A shared memory implementation of lookup in a semi-ordered matrix using openMP threads.

Aim

Parallelizing search in a semi-ordered matrix using divide and conquer technique in PRAM model to achieve speedup and scalability.

The conventional sequential Divide and Conquer algorithm reduces the search space by dividing the problem into 3 (usable) sub-problems of ¼ size each. These sub-problems are further solved by dividing them further.

Our method is a parallel divide and conquer inspired by the serial walk algorithm. The serial walk explores what we call, a path.
When the matrix is traversed along lines parallel to the major diagonal, we observe presence of cells which go from being less than query to being greater than the query. We call these cells as transition cells (these cells can be found in any row, column or diagonal using a single binary search). The collection of these transition cells make an arc across the matrix.
The query is bound to lie on this arc for obvious reasons. In the worst case this arc will be of size 2 * n(where n is the dimension of matrix). Localising every element of this arc and then using a search is a costly task. We instead use a series of binary searches to reduce the search space significantly.
To start the reduction of the search space, the top-right and bottom-left corners are helpful. Depending upon whether they are Lesser or Greater than the given query, the search begins on a combination of row and column pair. The divide and conquer begins after this initial step.
- (L, L) ⇒ search top row and leftward column
- (L, G) ⇒ search both the topmost and bottommost rows
- (G, L) ⇒ search both the leftward and rightward columns
- (G, G) ⇒ search the bottom row and the rightward column.
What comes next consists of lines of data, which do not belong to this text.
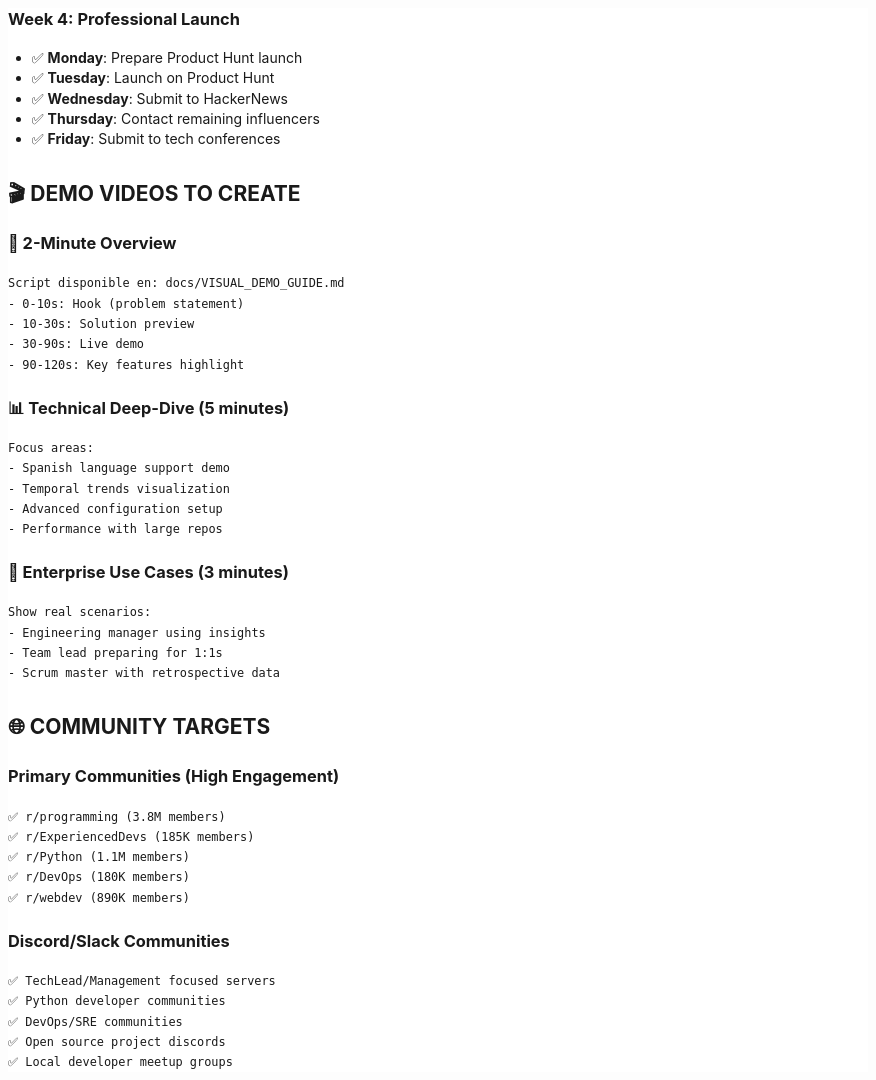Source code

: ### **Week 4: Professional Launch**
- ✅ **Monday**: Prepare Product Hunt launch
- ✅ **Tuesday**: Launch on Product Hunt
- ✅ **Wednesday**: Submit to HackerNews
- ✅ **Thursday**: Contact remaining influencers
- ✅ **Friday**: Submit to tech conferences

## 🎬 **DEMO VIDEOS TO CREATE**

### **🎯 2-Minute Overview**
```
Script disponible en: docs/VISUAL_DEMO_GUIDE.md
- 0-10s: Hook (problem statement)
- 10-30s: Solution preview
- 30-90s: Live demo
- 90-120s: Key features highlight
```

### **📊 Technical Deep-Dive (5 minutes)**
```
Focus areas:
- Spanish language support demo
- Temporal trends visualization
- Advanced configuration setup
- Performance with large repos
```

### **🏢 Enterprise Use Cases (3 minutes)**
```
Show real scenarios:
- Engineering manager using insights
- Team lead preparing for 1:1s
- Scrum master with retrospective data
```

## 🌐 **COMMUNITY TARGETS**

### **Primary Communities (High Engagement)**
```
✅ r/programming (3.8M members)
✅ r/ExperiencedDevs (185K members)  
✅ r/Python (1.1M members)
✅ r/DevOps (180K members)
✅ r/webdev (890K members)
```

### **Discord/Slack Communities**
```
✅ TechLead/Management focused servers
✅ Python developer communities
✅ DevOps/SRE communities  
✅ Open source project discords
✅ Local developer meetup groups
```
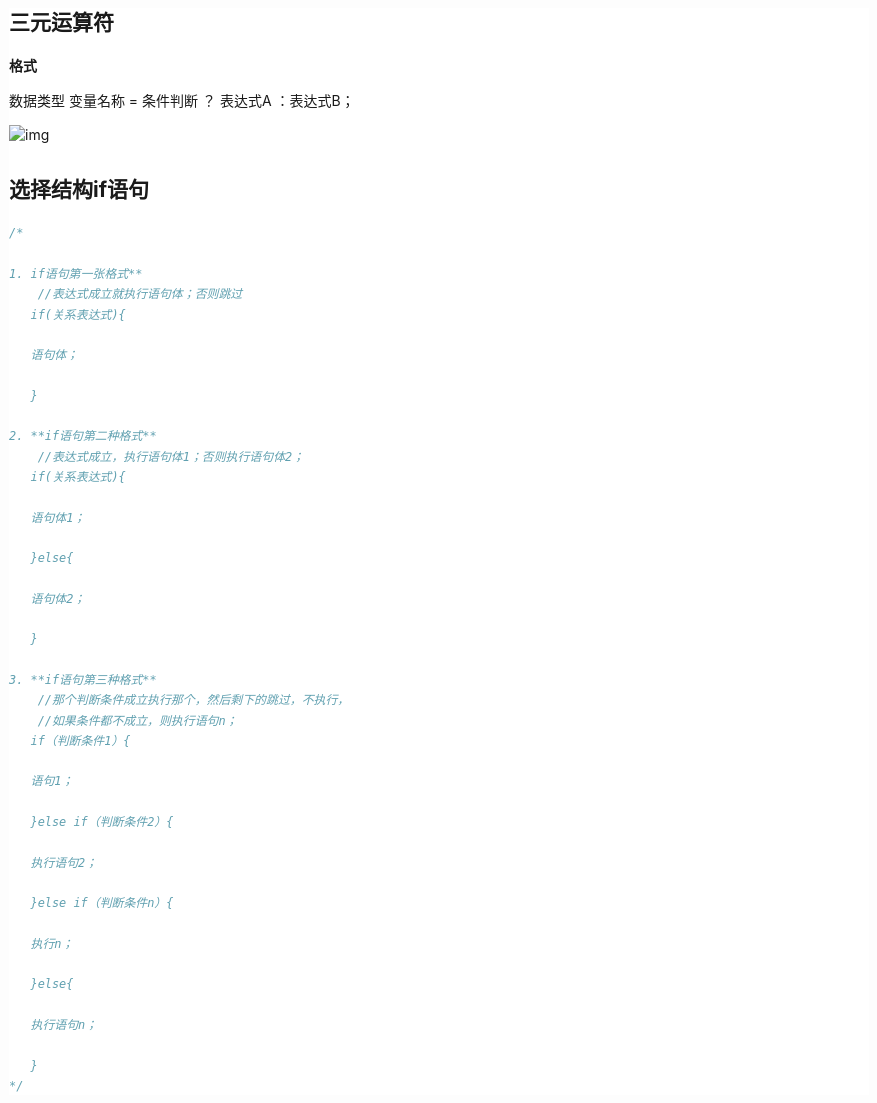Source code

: ## 三元运算符

**格式**

数据类型  变量名称  =  条件判断  ？  表达式A ：表达式B；

![img](https://note.youdao.com/yws/public/resource/4a4b841afdfb484341fb9d67b50f9d4f/xmlnote/07BDB0B75B9E48199FFCAA66E666D1D5/401)



## 选择结构if语句

```java
/*

1. if语句第一张格式**
	//表达式成立就执行语句体；否则跳过
   if(关系表达式){

   语句体；

   }

2. **if语句第二种格式**
	//表达式成立，执行语句体1；否则执行语句体2；
   if(关系表达式){

   语句体1；

   }else{

   语句体2；

   }

3. **if语句第三种格式**
	//那个判断条件成立执行那个，然后剩下的跳过，不执行，
	//如果条件都不成立，则执行语句n；
   if（判断条件1）{

   语句1；

   }else if（判断条件2）{

   执行语句2；

   }else if（判断条件n）{

   执行n；

   }else{

   执行语句n；

   }
*/
```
Divide the problem into two sub-problems by finding the transition cell in the middle row of the search space. Now the mid transition cell becomes the new top-right corner point for one space and bottom left corner point for the other.
This step is continued till the base case is reached. The size base case is fine tuned to achieve the best performance. The base case is executed serially on each thread, it helps balance out the serial execution and improve the processor utilization.
When the base case is reached, the serial walk algorithm is used to search for the query.

The search space is reduced to two more search spaces of half the size. The additional overhead for identifying the subproblems is a binary search operation.
T(n) = 2 * T(n/2) + log(n) ⇒ T(n) = O(n)

Number of Threads / Size of input (10 ^ x) : x	3	4	5
1	0.000656	0.178207	11.5179164
2	0.000986	0.130130	4.5870631
4	0.001272	0.121982	4.1587933
8	0.001679	0.122782	3.1873924
16	0.002400	0.203116	6.4669829
32	0.003329	0.293175	9.9419043

This was an attempt to parallelize the serial walk algorithm for Find in a semi-ordered matrix. Our algorithm runs several orders faster than the traditional divide and conquer approach. However we have failed to demonstrate the desired scalability for smaller values.
On larger input sizes the performance improves slightly which might indicate that on even much larger inputs even this algorithm might be scalable. This could be because that the thread overheads are way more than the computation in this algorithm. However we cannot not verify this claim without testing on even larger input sizes.

	$ make compile
	$ make testcase d=4
	$ make run t=8

The program was thoroughly tested and optimized for a PRAM shared memory model which internally uses pThreads as primary units of computations.